Due Bergoglio: il vero e il mediatico. Il primo legato alla tradizione, il secondo "innovatore"
Sabato 24 Ottobre 2015 alle 14:33 | 0 commenti
Di Sandro Magister*
La notizia bomba, con automatica smentita, della "macchia" nel cervello del papa ha fatto esplodere i media. Ma nemmeno col sinodo si scherza. Non era mai accaduto che un consesso tra vescovi conquistasse le prime pagine dei giornali. E invece con Francesco accade. È un altro dei capolavori di questo papa così fuori dal comune.
Sono bastate poche sue decisioni e poche sue battute accortamente dosate, a cominciare da quel memorabile «Chi sono io per giudicare?», per scatenare nella Chiesa un conflitto senza precedenti e accendere nella pubblica opinione mondiale l'aspettativa inaudita di un ribaltamento dei paradigmi cattolici su questioni chiave come il divorzio e l'omosessualità .
IL SEGRETO di questo successo comunicativo è l'abilità sopraffina di Jorge Mario Bergoglio di giocare su due registri. Tra il sinodo del 2014 e questo del 2015 Francesco ha inanellato più di cinquanta interventi pubblici perfettamente in linea con la dottrina tradizionale della Chiesa: contro l'ideologia del "gender", contro i divorziati risposati che "pretendono" la comunione e perfino a favore di una virtù antica e dimenticata come la castità prima del matrimonio. Ma tutto questo non sfonda minimamente sui media e nemmeno nel corpo della Chiesa, dove invece trionfano i continui rimbrotti del papa contro i "doganieri" privi di cuore e i suoi incessanti appelli a spalancare le porte della misericordia a divorziati
e omosessuali. Questo doppio effetto mediatico, di silenzio e di rumore, Bergoglio lo sa e lo vuole.
UNA RIVOLUZIONE che Francesco ha già messo in opera da solo, mettendo il sinodo davanti al fatto compiuto, sono le nuove procedure per le dichiarazioni di nullità dei matrimoni, facili, gratuite
e superveloci. Tecnicamente non hanno niente a che vedere con il divorzio, ma la pubblica opinione le ha già classificate ed applaudite così.

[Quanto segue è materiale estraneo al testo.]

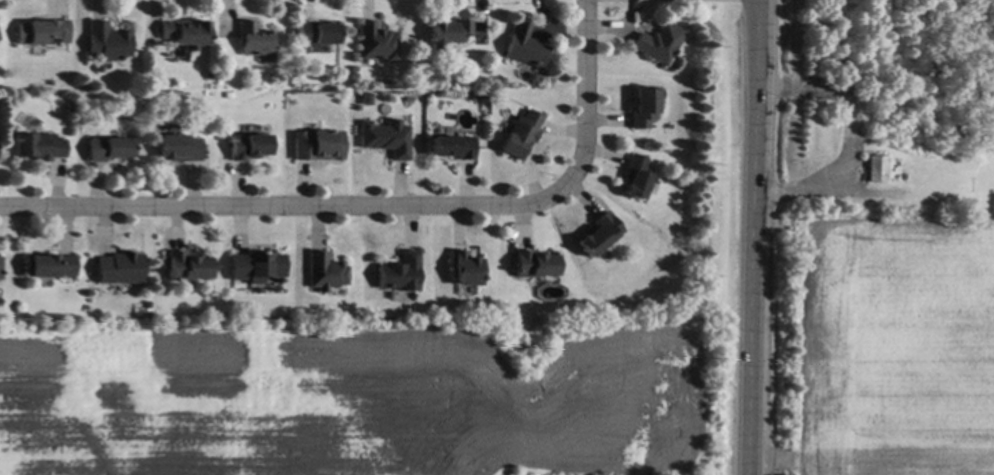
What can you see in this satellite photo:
building: (37, 30)
building: (183, 32)
building: (315, 32)
building: (447, 32)
building: (252, 39)
building: (106, 41)
building: (376, 42)
building: (658, 42)
building: (524, 45)
building: (531, 77)
building: (498, 81)
building: (68, 107)
building: (643, 107)
park: (883, 109)
building: (519, 133)
building: (389, 138)
building: (316, 144)
building: (38, 145)
building: (247, 146)
building: (451, 146)
building: (178, 147)
building: (107, 148)
road: (848, 151)
building: (873, 167)
building: (635, 176)
road: (381, 207)
building: (599, 233)
road: (756, 237)
building: (48, 264)
building: (533, 264)
building: (255, 265)
building: (186, 266)
building: (119, 267)
building: (464, 267)
building: (324, 271)
building: (399, 272)
building: (147, 303)
crop: (897, 347)
crop: (351, 402)

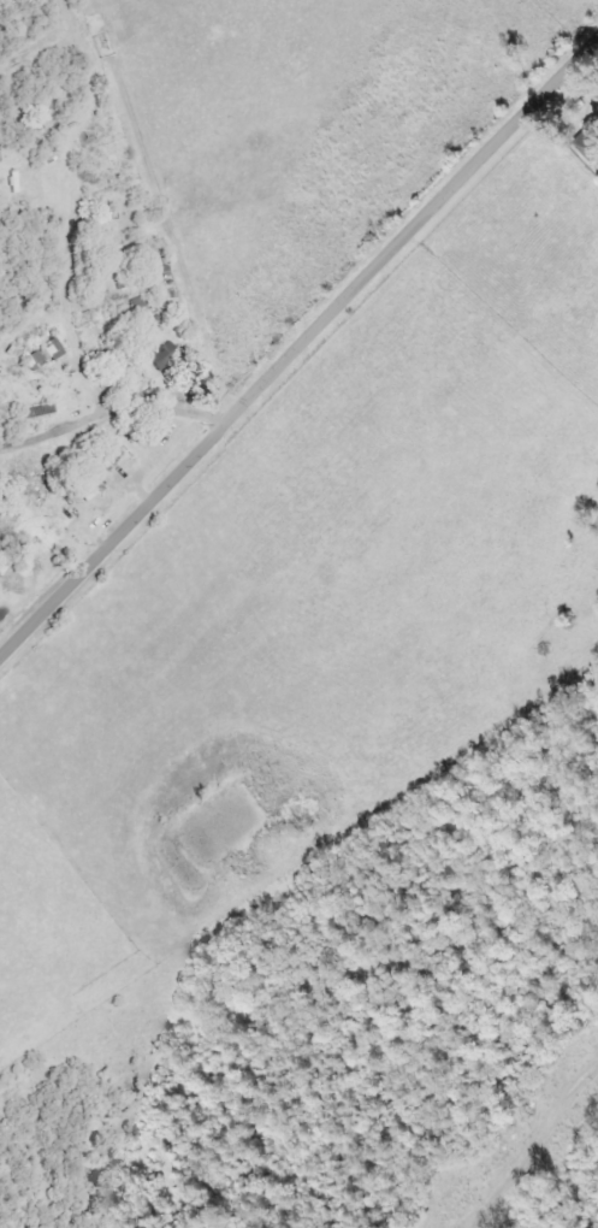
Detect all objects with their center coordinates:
road: (298, 350)
building: (46, 354)
road: (111, 416)

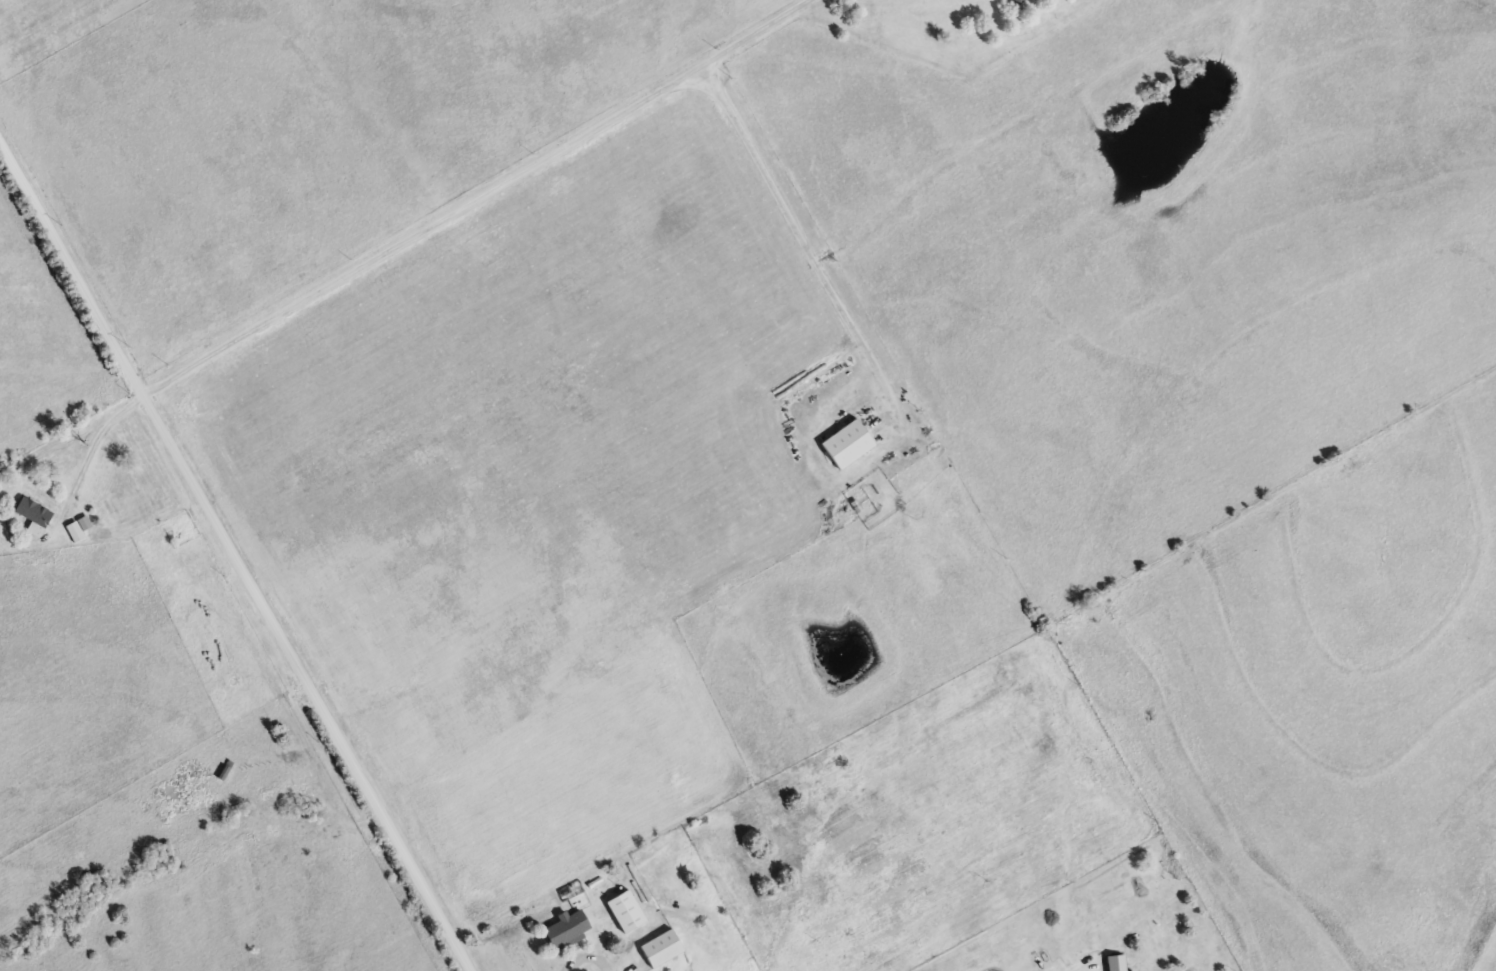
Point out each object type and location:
building: (1014, 1)
road: (797, 229)
road: (400, 235)
building: (129, 430)
building: (840, 442)
building: (35, 513)
road: (234, 554)
building: (220, 770)
road: (330, 773)
building: (558, 929)
road: (530, 946)
building: (657, 946)

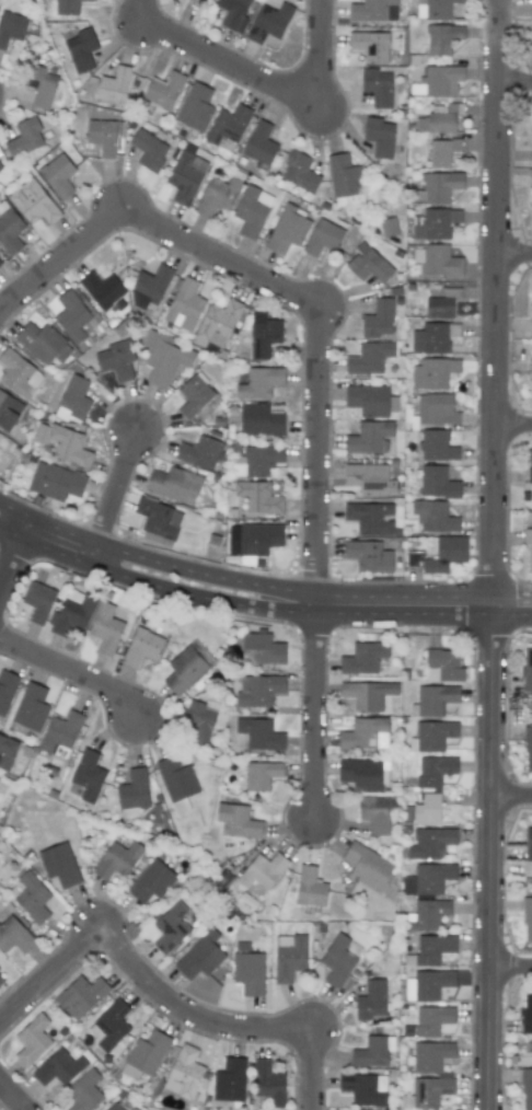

E se il sinodo arrivasse ad approvare la comunione ai divorziati risposati, per il dogma dell'indissolubilità sarebbe a giudizio di molti la fine. L'ipotesi è irreale, perché due terzi dei padri sinodali sono contrari. Ma se si guarda a come il sinodo è fatto funzionare, e a come è gestita la comunicazione
ai media dei lavori sinodali a porte chiuse, non stupisce che tredici cardinali di primissima grandezza abbiano espresso per lettera a Francesco la loro «preoccupazione».
QUANDO LA LETTERA era ancora segreta, già da Casa Santa Marta era partita la controffensiva mediatica contro i tredici cardinali, con papa Francesco in persona che interveniva in sinodo a bollare «l'ermeneutica cospirativa» e con il vaticanista a lui più vicino ed amico, Andrea Tornielli di "Vatican Insider", che additava proprio nei tredici i cospiratori. Ma ancor più indicativo è ciò che è accaduto dopo la pubblicazione della lettera sul sito Web de "l'Espresso". Perché più che sull'autore dello "scoop" la controffensiva mediatica, vaticana e non, si è scatenata contro i tredici firmatari della lettera, che pur rappresentano il Gotha della gerarchia mondiale, con tra loro gli arcivescovi di New York, Toronto, Houston, Utrecht, Bologna, Durban, Nairobi, Caracas, più gli ex di Sydney, Ratisbona e Konakry chiamati o confermati in curia dallo stesso papa Francesco. L'attacco più velenoso contro i tredici suoi confratelli è venuto da un altro cardinale prediletto da Bergoglio, l'arcivescovo di Washington Donald Wuerl, in un'intervista ad "America", la rivista dei gesuiti "liberal" di New York.
PADRE THOMAS ROSICA, il comunicatore ufficiale del sinodo per i media anglofoni, ha subito
fatto circolare l'intervista di Wuerl accompagnata da una sua entusiastica raccomandazione. Mentre si deve a padre Manuel Dorantes, il comunicatore di lingua spagnola, il formidabile colpo ad effetto del bambino che alla sua prima comunione dà un pezzetto dell'ostia al papà divorziato e risposato. «Il racconto ha commosso i padri sinodali», ha garantito. E ha puntualmente conquistato
le prime pagine. Il sinodo mediatico ha già vinto su quello reale.